Steve Wozniak took a different route. Instead of praising large language models or pitching a future run by machines, he used AI as a setup.
“AI is the big term today,” Wozniak said at Grand Valley State University. “[It would] take an hour to talk about AI fully, but you all have AI!”
Then came the turn.
“You all have AI,” he repeated, “actual intelligence!”
The line landed. Applause followed, and Wozniak used the moment to poke fun at the long tech industry chase to build something like a human brain.
“My entire life in the technical world, I’ve been following people that were trying to figure out how to make a brain,” said Wozniak. “Software or hardware?”
He kept the joke going with a line that got laughs from the crowd.
“I was at a company where the engineers figured out how to make a brain,” said the Apple co-founder, “It takes nine months.”
The reaction showed how different his framing felt from the usual AI talk. Former Google CEO Eric Schmidt drew boos during a commencement speech after praising how AI could transform life. Another speaker, a real estate executive, also got heckled after calling AI “the next industrial revolution.”

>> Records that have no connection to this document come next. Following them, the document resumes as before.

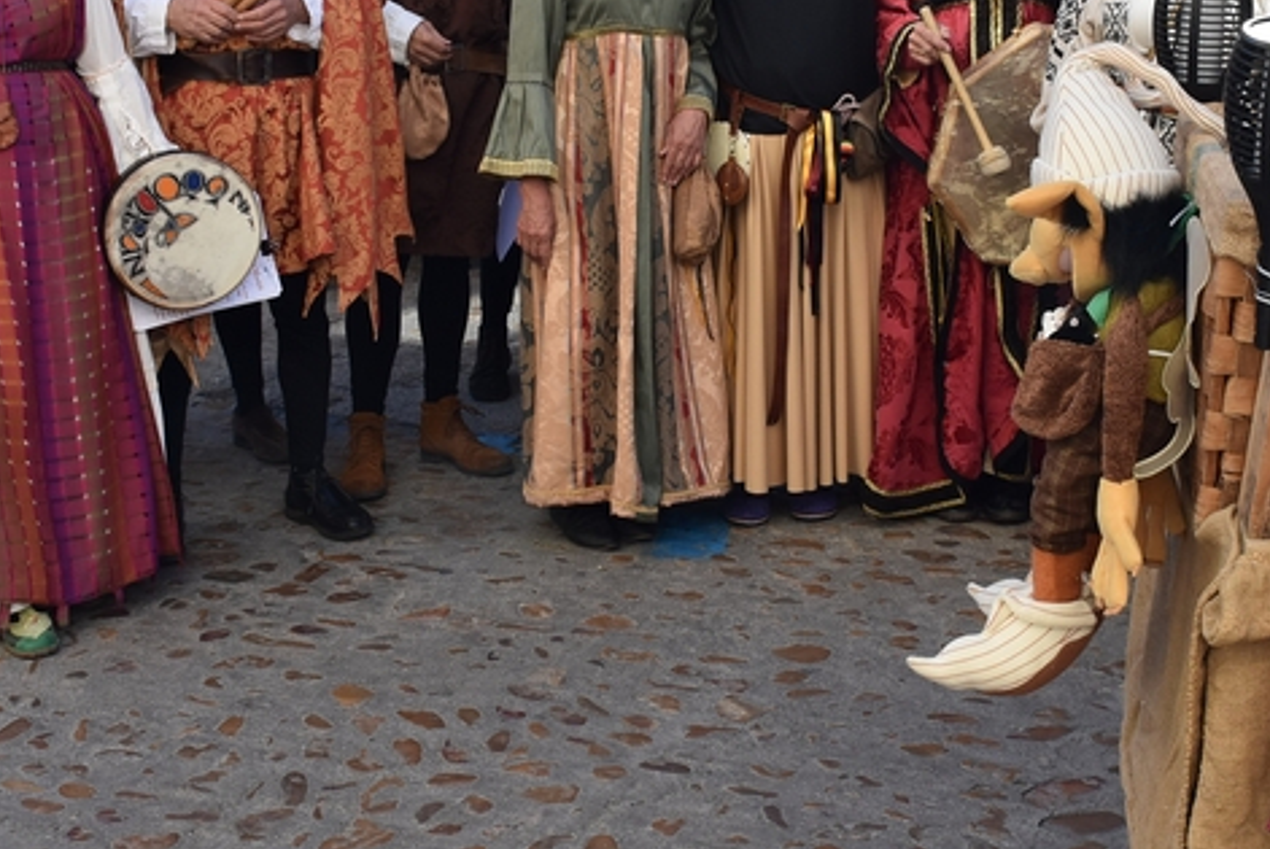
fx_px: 2329
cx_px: 733
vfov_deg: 20.6
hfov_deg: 30.5
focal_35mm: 66
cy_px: 326
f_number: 8
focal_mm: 23
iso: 400
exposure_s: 1/250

Wozniak did not ignore technology. He simply refused to make the moment about tools over people. Near the end, he reminded graduates that their strongest memories would come from shared life, not formulas or classroom facts.
“The day you die,” he continued, “you’re not gonna remember things you learned in your class, formulas and all that, what you’re gonna remember is the good times you had doing things with other people, enjoying anything in life.”
For a speaker known as one of computing history’s most liked figures, the message worked because it felt plain and honest. AI got the setup, but people got the point.